Opinion: Tenure helps professors and students alike

A+Loyola+classroom+sits+empty+in+this+March+11%2C+2020+file+photo.+Christopher+Schaberg+writes+that+faculty+are+better+able+to+teach+and+serve+their+students+when+they+have+tenure+or+are+on+the+tenure+track.+Photo+credit%3A+Cristian+Orellana

A Loyola classroom sits empty in this March 11, 2020 file photo. Christopher Schaberg writes that faculty are better able to teach and serve their students when they have tenure or are on the tenure track. Photo credit: Cristian Orellana

Christopher Schaberg

I spent a lot of this winter break resting and reflecting on the whirlwind that was the fall 2020 semester. But I also spent many hours doing something else that is tangentially part of my job: filling out reference forms and writing recommendation letters for current and former students.

This is something that I’ve come to appreciate more and more, even as it is collateral labor that only accumulates over time.

Since I started teaching at Loyola in 2009, each year I have students and former students who ask me to serve as a reference for a job or an internship or to write a letter of support for a graduate program application. I value this part of my job, even though it is somewhat unofficial and often happens on weekends or during holidays; it’s my chance to pay it forward, to give back to all that my students have given during their time at Loyola, in the classroom as well as outside of class.

This work takes time, care and retrospection.

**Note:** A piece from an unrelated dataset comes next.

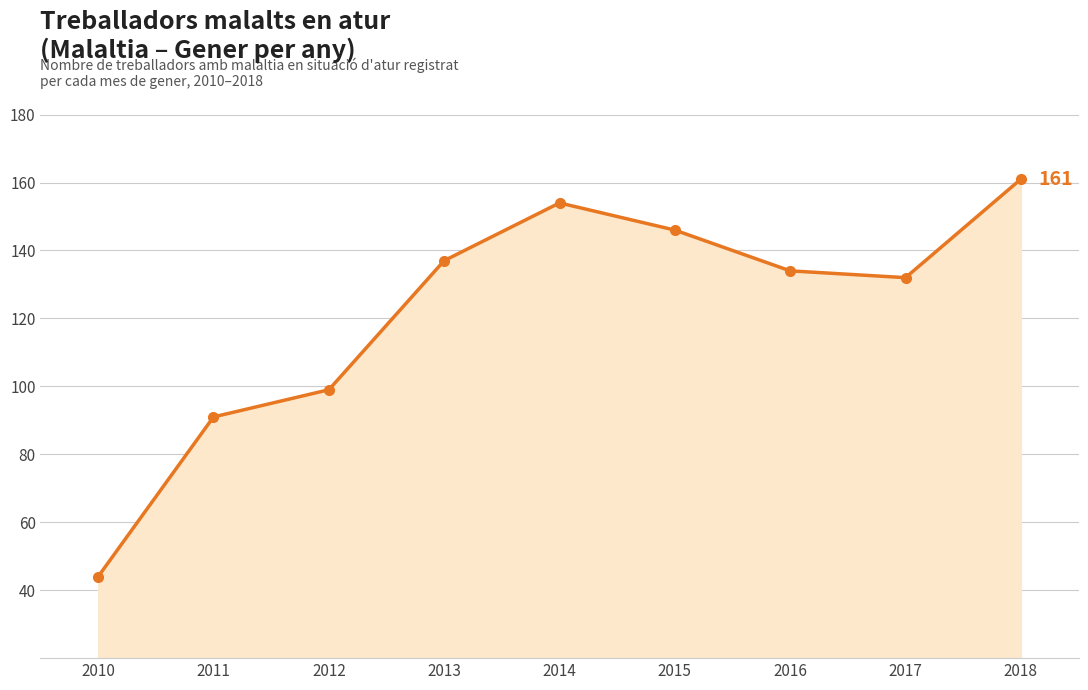

Reading left to right, transcribe all the data shown in this chart.

44	91	99	137	154	146	134	132	161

It assumes that I have had sustained relationships with my students and that I have remained at Loyola and taught students throughout their time here. One important factor in my ability to sustain these relationships and write these letters is that I have employment stability as a member of the tenured faculty. While all of our faculty are committed to students, the institution is unequally committed to faculty.

This traditional investment by the university in permanent faculty is what allows students a corresponding trust in this key part of their education: that you can forge relationships with your professors, knowing that in two or four or 12 years, you can come back to us and ask for our guidance and support. It’s always an honor to do this. Even more, it’s a thrill to see how exactly my students thrive and bloom as they prepare to graduate or well after they’ve left Loyola.

But it is also so easily taken for granted, and this is especially reflected by trends in higher education that replace tenured and tenure-track faculty with contingent and part-time instructors. The rationale for this is that it lets a university be more flexible and nimble, adjusting to the whims of market demand and the vagaries of student interest. But it’s really about saving money, as tenured professors cost more to employ. And the ripple effects of this decision, for students, are disastrous.

When the university sheds permanent faculty and does not replace them, students miss out on opportunities to develop long-term relationships with mentors who will be there for them for years, during and well beyond their time at Loyola.

This is why I have been encouraged by our administration’s recent decision to convert two excellent Visiting Assistant Professors in the English department—Dr. Beth Watson and Dr. Scott Heath—to tenure track positions. It means that Dr. Watson and Dr. Heath now can rely on the university’s commitment to them—and that they can be here for you, for our students.

Permanent faculty are here for you to work with over multiple semesters, perhaps to do a senior capstone project with, or an independent study, or serve as a reference many years later, once you’ve developed a connection. This is one of the reasons you go to a school like Loyola, where you have the chance to work closely with your instructors and develop sustained relationships with them.

There are other benefits of tenure, for your instructors. These include academic freedom, job protection, benefits, sabbatical, summer months for research, and long-term interest in the health of the university. But arguably the most important benefit when it comes to students is this assurance: If you need support from your professors in the future—whether that’s in a year or 10 years—they will be at Loyola still, will remember you, and will be there for you. It’s part of our job.